*ABOUT THIS TASK*. Retype every record below exactly as it appears.

(Stored data entries)
━━━━
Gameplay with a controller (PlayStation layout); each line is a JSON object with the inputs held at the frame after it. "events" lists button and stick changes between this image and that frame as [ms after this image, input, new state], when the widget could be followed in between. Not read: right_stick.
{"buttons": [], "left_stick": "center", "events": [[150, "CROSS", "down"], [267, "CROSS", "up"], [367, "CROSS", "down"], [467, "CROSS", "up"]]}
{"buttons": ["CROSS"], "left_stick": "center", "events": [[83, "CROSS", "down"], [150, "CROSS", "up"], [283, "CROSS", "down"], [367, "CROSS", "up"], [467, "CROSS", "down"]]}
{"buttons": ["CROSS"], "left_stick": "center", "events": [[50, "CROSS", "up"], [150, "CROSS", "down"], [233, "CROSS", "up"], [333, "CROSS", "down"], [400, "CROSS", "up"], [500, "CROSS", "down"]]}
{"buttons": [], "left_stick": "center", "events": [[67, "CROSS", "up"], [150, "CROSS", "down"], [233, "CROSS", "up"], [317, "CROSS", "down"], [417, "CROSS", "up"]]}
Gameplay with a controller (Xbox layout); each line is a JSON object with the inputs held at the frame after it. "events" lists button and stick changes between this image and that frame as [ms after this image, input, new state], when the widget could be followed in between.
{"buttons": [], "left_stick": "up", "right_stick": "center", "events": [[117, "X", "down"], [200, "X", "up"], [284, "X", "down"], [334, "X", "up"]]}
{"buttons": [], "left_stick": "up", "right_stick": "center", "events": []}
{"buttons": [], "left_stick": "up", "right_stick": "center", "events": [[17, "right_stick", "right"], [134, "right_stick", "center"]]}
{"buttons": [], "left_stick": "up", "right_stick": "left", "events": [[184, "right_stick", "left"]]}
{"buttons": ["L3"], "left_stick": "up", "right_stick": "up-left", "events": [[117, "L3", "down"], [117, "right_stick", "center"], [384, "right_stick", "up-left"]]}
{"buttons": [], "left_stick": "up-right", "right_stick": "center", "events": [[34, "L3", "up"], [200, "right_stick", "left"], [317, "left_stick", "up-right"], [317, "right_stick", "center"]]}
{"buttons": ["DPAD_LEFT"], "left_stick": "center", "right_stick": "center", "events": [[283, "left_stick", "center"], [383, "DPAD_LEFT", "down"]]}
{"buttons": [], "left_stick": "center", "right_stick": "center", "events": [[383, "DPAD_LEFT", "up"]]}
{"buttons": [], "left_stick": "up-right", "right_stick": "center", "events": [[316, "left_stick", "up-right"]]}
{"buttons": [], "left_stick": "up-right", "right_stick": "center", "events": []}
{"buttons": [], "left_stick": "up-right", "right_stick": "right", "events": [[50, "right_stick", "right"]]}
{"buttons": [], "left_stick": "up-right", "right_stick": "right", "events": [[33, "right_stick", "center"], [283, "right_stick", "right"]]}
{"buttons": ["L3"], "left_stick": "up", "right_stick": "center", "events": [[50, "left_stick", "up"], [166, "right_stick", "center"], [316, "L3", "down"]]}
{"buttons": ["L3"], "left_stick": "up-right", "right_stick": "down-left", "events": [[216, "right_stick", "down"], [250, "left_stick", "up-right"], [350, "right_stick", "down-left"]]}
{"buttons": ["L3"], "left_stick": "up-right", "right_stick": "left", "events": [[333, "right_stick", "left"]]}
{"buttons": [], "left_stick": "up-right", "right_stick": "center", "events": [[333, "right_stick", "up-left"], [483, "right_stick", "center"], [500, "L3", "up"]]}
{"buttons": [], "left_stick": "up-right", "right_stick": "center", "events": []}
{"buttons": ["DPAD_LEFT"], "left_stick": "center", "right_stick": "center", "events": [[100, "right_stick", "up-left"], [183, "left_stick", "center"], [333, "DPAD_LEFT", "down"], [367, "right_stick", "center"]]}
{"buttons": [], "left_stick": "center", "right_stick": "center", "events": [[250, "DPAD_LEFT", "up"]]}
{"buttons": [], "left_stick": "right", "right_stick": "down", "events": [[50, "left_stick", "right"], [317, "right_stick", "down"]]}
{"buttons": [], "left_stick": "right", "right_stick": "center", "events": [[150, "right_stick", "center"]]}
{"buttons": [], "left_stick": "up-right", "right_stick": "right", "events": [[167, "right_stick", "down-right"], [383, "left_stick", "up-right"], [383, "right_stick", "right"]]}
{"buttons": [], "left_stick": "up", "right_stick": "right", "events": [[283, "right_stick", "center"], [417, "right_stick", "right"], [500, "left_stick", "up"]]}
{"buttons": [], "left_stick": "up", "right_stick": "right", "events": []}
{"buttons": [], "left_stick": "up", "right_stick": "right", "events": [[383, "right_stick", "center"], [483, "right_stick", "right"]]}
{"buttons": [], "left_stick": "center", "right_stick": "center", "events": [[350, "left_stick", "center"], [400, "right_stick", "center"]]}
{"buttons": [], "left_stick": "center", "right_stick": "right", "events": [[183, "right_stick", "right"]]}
━━━━
*ANSWER BOX*.
Gameplay with a controller (PlayStation layout); each line is a JSON object with the inputs held at the frame after it. "events" lists button and stick changes between this image and that frame as [ms after this image, input, new state], when the widget could be followed in between. Not read: right_stick.
{"buttons": [], "left_stick": "center", "events": [[150, "CROSS", "down"], [267, "CROSS", "up"], [367, "CROSS", "down"], [467, "CROSS", "up"]]}
{"buttons": ["CROSS"], "left_stick": "center", "events": [[83, "CROSS", "down"], [150, "CROSS", "up"], [283, "CROSS", "down"], [367, "CROSS", "up"], [467, "CROSS", "down"]]}
{"buttons": ["CROSS"], "left_stick": "center", "events": [[50, "CROSS", "up"], [150, "CROSS", "down"], [233, "CROSS", "up"], [333, "CROSS", "down"], [400, "CROSS", "up"], [500, "CROSS", "down"]]}
{"buttons": [], "left_stick": "center", "events": [[67, "CROSS", "up"], [150, "CROSS", "down"], [233, "CROSS", "up"], [317, "CROSS", "down"], [417, "CROSS", "up"]]}
Gameplay with a controller (Xbox layout); each line is a JSON object with the inputs held at the frame after it. "events" lists button and stick changes between this image and that frame as [ms after this image, input, new state], when the widget could be followed in between.
{"buttons": [], "left_stick": "up", "right_stick": "center", "events": [[117, "X", "down"], [200, "X", "up"], [284, "X", "down"], [334, "X", "up"]]}
{"buttons": [], "left_stick": "up", "right_stick": "center", "events": []}
{"buttons": [], "left_stick": "up", "right_stick": "center", "events": [[17, "right_stick", "right"], [134, "right_stick", "center"]]}
{"buttons": [], "left_stick": "up", "right_stick": "left", "events": [[184, "right_stick", "left"]]}
{"buttons": ["L3"], "left_stick": "up", "right_stick": "up-left", "events": [[117, "L3", "down"], [117, "right_stick", "center"], [384, "right_stick", "up-left"]]}
{"buttons": [], "left_stick": "up-right", "right_stick": "center", "events": [[34, "L3", "up"], [200, "right_stick", "left"], [317, "left_stick", "up-right"], [317, "right_stick", "center"]]}
{"buttons": ["DPAD_LEFT"], "left_stick": "center", "right_stick": "center", "events": [[283, "left_stick", "center"], [383, "DPAD_LEFT", "down"]]}
{"buttons": [], "left_stick": "center", "right_stick": "center", "events": [[383, "DPAD_LEFT", "up"]]}
{"buttons": [], "left_stick": "up-right", "right_stick": "center", "events": [[316, "left_stick", "up-right"]]}
{"buttons": [], "left_stick": "up-right", "right_stick": "center", "events": []}
{"buttons": [], "left_stick": "up-right", "right_stick": "right", "events": [[50, "right_stick", "right"]]}
{"buttons": [], "left_stick": "up-right", "right_stick": "right", "events": [[33, "right_stick", "center"], [283, "right_stick", "right"]]}
{"buttons": ["L3"], "left_stick": "up", "right_stick": "center", "events": [[50, "left_stick", "up"], [166, "right_stick", "center"], [316, "L3", "down"]]}
{"buttons": ["L3"], "left_stick": "up-right", "right_stick": "down-left", "events": [[216, "right_stick", "down"], [250, "left_stick", "up-right"], [350, "right_stick", "down-left"]]}
{"buttons": ["L3"], "left_stick": "up-right", "right_stick": "left", "events": [[333, "right_stick", "left"]]}
{"buttons": [], "left_stick": "up-right", "right_stick": "center", "events": [[333, "right_stick", "up-left"], [483, "right_stick", "center"], [500, "L3", "up"]]}
{"buttons": [], "left_stick": "up-right", "right_stick": "center", "events": []}
{"buttons": ["DPAD_LEFT"], "left_stick": "center", "right_stick": "center", "events": [[100, "right_stick", "up-left"], [183, "left_stick", "center"], [333, "DPAD_LEFT", "down"], [367, "right_stick", "center"]]}
{"buttons": [], "left_stick": "center", "right_stick": "center", "events": [[250, "DPAD_LEFT", "up"]]}
{"buttons": [], "left_stick": "right", "right_stick": "down", "events": [[50, "left_stick", "right"], [317, "right_stick", "down"]]}
{"buttons": [], "left_stick": "right", "right_stick": "center", "events": [[150, "right_stick", "center"]]}
{"buttons": [], "left_stick": "up-right", "right_stick": "right", "events": [[167, "right_stick", "down-right"], [383, "left_stick", "up-right"], [383, "right_stick", "right"]]}
{"buttons": [], "left_stick": "up", "right_stick": "right", "events": [[283, "right_stick", "center"], [417, "right_stick", "right"], [500, "left_stick", "up"]]}
{"buttons": [], "left_stick": "up", "right_stick": "right", "events": []}
{"buttons": [], "left_stick": "up", "right_stick": "right", "events": [[383, "right_stick", "center"], [483, "right_stick", "right"]]}
{"buttons": [], "left_stick": "center", "right_stick": "center", "events": [[350, "left_stick", "center"], [400, "right_stick", "center"]]}
{"buttons": [], "left_stick": "center", "right_stick": "right", "events": [[183, "right_stick", "right"]]}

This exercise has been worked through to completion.